**Required action 1:**
Translate this sentence from the wargaming hobby post into French: "Most of us are somewhere in the middle."

**Source passage:**
###
Friday 16 November 2012

Getting the most fun from your hobby

Greetings all, I thought I would talk about a subject I consider essential. Making The Hobby into Your Hobby and getting the most fun out of it as a result. This might seem to be fairly basic stuff but it is amazing how often you hear people talking about elements of their hobby as a chore or seeing a proscribed view - often I'm afraid from the internet - as being the one true shining way that they must follow. I'm here to tell you different. First, some definitions:

The Hobby: The entire spectrum of activities relating to Wargaming that exist regardless of whether you like them or not.

Your Hobby: The elements of that vast spectrum that give you pleasure and thus form the activities in which you most often partake.

So straight off the bat we see that there is a need to identify what the elements of our wonderful hobby are. To help with this, I've made diagrams (get me with the technology):

 

In its simplist form the hobby exists in three parts: Collecting miniatures; Painting & Modelling them and then Gaming with them. Now straight away we can recognise different sorts of hobbyists, the fellow with boxes and boxes of unpainted figures might emphasise the Collecting element. The chap - or indeed chapette - with lots of individual painted figures but no recognisable army falls more firmly into the Painting & Modelling section. Most of us are somewhere in the middle. Now this is as far as most people take thinking about their interaction with The Hobby, but in order to take that next step of truly making it Your Hobby we need to go a little complex. Lets take Gaming for example:


Most games played fall into one of three catagories: Casual - or Garage - Gaming is where you have a circle of friends who play, you meet up semi regularly and have a game. No more organisation than that. Club Gaming by contrast starts with strangers meeting in a venue provided for the purpose to play games. Tournament gaming is where you actually journey to a place where a competative gaming event has been organised. Now notice that I have not talked about competative vs. so-called "fluffy" gaming. That is a whole other thing and is spread across all of the different elements of gaming. It is though essential to your creating Your Hobby that you understand what sort of gamer you are and find people to play who share your views on what makes a good game. But I digress, we are still defining the elements of The Hobby, not yet crafting Your Hobby.


Collecting is one of those weirder elements of The Hobby, we all do it to a greater or lesser extent. Some people write army lists, only buy what they need from that list and therefore have a very tightly controlled Collecting element. These people also have more money than me because their discipline avoids the Shiny Model Syndrome that causes people like me to buy something on impulse. Then there are the completionists who like to own an entire range. The "Gotta catch them all" mindset. Nothing wrong with this - your bank manager may disagree - I've done it with Dwarfs. Then there are those who chase the rare and limited editions, essentially a more classic form of collecting that is in essence the same as the antique hunter. Most of us do a bit of everything, some do almost none of it and just wind up with the models that they thought were cool at the time. All valid options.
###
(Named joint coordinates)
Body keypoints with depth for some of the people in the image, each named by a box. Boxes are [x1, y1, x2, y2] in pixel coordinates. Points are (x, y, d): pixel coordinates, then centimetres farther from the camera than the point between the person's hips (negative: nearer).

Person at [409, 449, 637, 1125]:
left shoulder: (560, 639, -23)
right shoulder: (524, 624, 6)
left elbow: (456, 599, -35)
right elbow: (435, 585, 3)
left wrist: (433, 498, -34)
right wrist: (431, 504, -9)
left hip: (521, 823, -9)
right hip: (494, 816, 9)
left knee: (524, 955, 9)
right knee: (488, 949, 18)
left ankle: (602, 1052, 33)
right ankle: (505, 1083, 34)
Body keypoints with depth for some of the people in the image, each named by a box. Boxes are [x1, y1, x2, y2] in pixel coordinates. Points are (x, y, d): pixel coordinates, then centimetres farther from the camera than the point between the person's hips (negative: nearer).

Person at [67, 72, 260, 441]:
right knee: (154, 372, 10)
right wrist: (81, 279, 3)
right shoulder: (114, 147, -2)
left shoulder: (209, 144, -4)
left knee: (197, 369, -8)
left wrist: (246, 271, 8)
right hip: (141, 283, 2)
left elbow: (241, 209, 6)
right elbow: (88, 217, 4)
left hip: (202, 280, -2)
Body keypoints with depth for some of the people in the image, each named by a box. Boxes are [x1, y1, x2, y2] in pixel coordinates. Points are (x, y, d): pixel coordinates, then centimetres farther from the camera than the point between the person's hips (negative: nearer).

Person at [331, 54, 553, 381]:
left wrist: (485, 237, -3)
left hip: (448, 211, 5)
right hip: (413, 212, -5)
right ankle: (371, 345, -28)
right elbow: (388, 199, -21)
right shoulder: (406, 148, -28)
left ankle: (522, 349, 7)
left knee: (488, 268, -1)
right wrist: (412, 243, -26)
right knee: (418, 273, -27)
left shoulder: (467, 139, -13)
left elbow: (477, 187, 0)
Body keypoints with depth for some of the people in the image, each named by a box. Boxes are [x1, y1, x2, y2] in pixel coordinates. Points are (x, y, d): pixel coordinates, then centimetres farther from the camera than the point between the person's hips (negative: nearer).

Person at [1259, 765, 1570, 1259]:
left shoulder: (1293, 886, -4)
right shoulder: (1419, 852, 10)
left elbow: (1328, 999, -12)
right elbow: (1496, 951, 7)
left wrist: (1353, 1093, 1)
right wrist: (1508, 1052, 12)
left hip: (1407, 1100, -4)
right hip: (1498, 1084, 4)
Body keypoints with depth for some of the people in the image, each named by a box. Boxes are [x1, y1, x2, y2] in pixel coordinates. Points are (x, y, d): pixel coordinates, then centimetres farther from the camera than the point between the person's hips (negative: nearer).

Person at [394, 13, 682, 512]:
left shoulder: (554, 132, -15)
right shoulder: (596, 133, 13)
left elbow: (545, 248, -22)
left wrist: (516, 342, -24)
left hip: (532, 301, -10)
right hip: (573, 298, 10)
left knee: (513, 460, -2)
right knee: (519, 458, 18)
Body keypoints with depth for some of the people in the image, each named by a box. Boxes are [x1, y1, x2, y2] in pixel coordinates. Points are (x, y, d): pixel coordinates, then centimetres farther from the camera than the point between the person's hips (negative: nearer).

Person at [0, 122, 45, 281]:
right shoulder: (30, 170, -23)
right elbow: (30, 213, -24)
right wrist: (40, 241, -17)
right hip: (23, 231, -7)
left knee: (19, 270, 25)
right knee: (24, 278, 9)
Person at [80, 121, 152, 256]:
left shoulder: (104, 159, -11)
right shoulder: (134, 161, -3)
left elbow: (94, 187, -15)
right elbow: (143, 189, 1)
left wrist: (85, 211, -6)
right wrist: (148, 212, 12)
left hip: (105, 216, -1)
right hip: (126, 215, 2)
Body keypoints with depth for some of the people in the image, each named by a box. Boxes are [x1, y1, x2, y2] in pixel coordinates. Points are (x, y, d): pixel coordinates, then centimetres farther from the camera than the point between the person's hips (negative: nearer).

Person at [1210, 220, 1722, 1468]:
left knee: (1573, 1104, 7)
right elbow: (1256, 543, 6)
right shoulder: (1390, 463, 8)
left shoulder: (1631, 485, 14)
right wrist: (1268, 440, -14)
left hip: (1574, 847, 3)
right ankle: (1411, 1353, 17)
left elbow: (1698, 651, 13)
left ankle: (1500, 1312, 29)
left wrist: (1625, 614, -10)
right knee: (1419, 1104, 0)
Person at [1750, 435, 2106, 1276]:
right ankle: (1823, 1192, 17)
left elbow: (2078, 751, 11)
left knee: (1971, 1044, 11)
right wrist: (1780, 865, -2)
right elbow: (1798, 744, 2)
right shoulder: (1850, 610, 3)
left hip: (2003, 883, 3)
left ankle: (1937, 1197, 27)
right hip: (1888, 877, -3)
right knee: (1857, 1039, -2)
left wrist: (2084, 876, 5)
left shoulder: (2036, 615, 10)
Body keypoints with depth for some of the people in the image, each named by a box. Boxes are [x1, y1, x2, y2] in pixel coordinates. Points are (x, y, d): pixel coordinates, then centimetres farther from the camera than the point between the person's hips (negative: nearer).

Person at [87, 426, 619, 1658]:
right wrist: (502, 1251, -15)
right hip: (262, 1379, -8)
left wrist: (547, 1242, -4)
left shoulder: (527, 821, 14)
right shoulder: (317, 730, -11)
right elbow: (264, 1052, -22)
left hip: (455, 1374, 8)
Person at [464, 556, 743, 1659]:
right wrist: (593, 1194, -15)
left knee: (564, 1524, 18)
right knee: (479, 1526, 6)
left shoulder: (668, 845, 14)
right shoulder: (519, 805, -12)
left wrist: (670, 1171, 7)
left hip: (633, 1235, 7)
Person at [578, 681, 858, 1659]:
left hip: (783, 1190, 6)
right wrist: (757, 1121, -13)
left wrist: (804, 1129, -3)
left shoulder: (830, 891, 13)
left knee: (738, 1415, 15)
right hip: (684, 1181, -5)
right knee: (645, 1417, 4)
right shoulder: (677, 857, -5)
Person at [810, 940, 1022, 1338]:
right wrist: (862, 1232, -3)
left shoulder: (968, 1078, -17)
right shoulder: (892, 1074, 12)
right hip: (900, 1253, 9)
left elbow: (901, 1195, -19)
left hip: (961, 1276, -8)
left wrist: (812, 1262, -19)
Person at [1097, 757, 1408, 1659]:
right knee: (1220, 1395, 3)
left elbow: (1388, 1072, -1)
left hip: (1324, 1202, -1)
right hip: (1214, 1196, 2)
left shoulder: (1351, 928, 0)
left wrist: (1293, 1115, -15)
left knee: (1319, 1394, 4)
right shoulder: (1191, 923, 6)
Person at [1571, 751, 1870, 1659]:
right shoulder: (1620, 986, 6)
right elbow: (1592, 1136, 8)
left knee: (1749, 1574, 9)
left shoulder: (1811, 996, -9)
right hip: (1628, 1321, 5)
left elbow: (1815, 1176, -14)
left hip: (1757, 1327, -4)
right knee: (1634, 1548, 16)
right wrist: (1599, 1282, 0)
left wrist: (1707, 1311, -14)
###
**Required action 2:**
In the records, take the part that opens with the line containing "left knee: (513, 460, -2)" and closes with the line containing "right hip: (126, 215, 2)", and write out only those lines with "Person at" swapped for "Figure at", leaving everything else unchanged.

**Exercise answer 1:**
La plupart d'entre nous se situent quelque part au milieu.

**Exercise answer 2:**
left knee: (513, 460, -2)
right knee: (519, 458, 18)
Body keypoints with depth for some of the people in the image, each named by a box. Boxes are [x1, y1, x2, y2] in pixel coordinates. Points are (x, y, d): pixel coordinates, then centimetres farther from the camera than the point between the person's hips (negative: nearer).

Figure at [0, 122, 45, 281]:
right shoulder: (30, 170, -23)
right elbow: (30, 213, -24)
right wrist: (40, 241, -17)
right hip: (23, 231, -7)
left knee: (19, 270, 25)
right knee: (24, 278, 9)
Figure at [80, 121, 152, 256]:
left shoulder: (104, 159, -11)
right shoulder: (134, 161, -3)
left elbow: (94, 187, -15)
right elbow: (143, 189, 1)
left wrist: (85, 211, -6)
right wrist: (148, 212, 12)
left hip: (105, 216, -1)
right hip: (126, 215, 2)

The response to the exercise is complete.